Internasional
'Malapetaka' Ini Kian Nyata di Asia, Satu Negara Gelap Gulita

Jakarta, CNBC Indonesia - Sebanyak 130 juta orang atau 80% dari total populasi Bangladesh harus hidup tanpa listrik selama beberapa jam pada Selasa (4/10/2022) akibat kegagalan jaringan yang tidak dapat dijelaskan.
Bangladesh telah mengalami krisis listrik dalam beberapa bulan terakhir akibat harga energi yang melambung setelah serangan Rusia ke Ukraina. penggunaan listrik pun terus dipangkas untuk berhemat.
Namun, Dewan Pengembangan Tenaga Listrik mengatakan blackout yang terjadi pada Selasa tersebut tidak terjadwal dan belum diketahui penyebabnya.
Juru bicara Shamim Ahsan mengatakan kepada AFP bahwa selain dari beberapa lokasi di barat laut Bangladesh, bagian lain negara itu tanpa listrik, memengaruhi setidaknya 130 juta orang.
Saat malam tiba, jalan-jalan yang biasanya terang benderang di pusat Dhaka, rumah bagi lebih dari 22 juta orang, dan kota-kota lain, menjadi gelap.
Pejabat lain kemudian mengatakan bahwa hanya 60% dari negara miskin, yang merupakan rumah bagi pabrik-pabrik yang memasok pakaian untuk merek-merek Barat, yang terkena dampaknya.
"Pada pukul 9:00 malam, listrik telah pulih di seluruh negeri," kata A.B.M. Badruddoza, juru bicara perusahaan jaringan listrik milik negara kepada AFP.
Ahsan mengatakan masih belum jelas apa yang menyebabkan kejadian itu.

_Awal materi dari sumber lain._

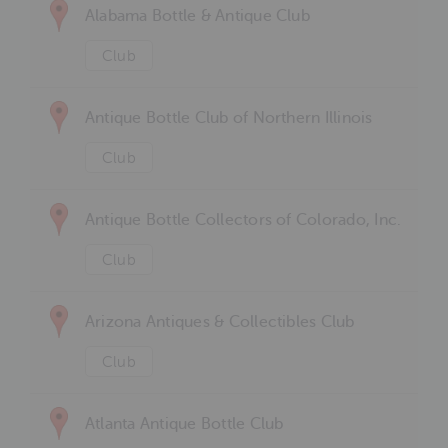
Alabama Bottle & Antique Club
Club
Antique Bottle Club of Northern Illinois
Club
Antique Bottle Collectors of Colorado, Inc.
Club
Arizona Antiques & Collectibles Club
Club
Atlanta Antique Bottle Club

"Masih dalam penyelidikan," katanya, seraya menambahkan bahwa kemungkinan penyebabnya adalah kerusakan teknis.
Krisis Energi
Adapun, harga energi serta makanan sebagai bahan pokok lainnya telah melonjak di seluruh dunia setelah serangan Rusia ke Ukraina.
Ini telah menimbulkan malapetaka pada jaringan listrik Bangladesh, dengan utilitas berjuang mendapatkan cukup solar dan gas untuk memenuhi permintaan.
Mata uang yang terdepresiasi dan cadangan devisa yang makin menipis membuat Bangladesh tidak dapat mengimpor bahan bakar fosil yang cukup, memaksanya untuk menutup pembangkit listrik diesel dan membiarkan beberapa pembangkit listrik tenaga gas menganggur.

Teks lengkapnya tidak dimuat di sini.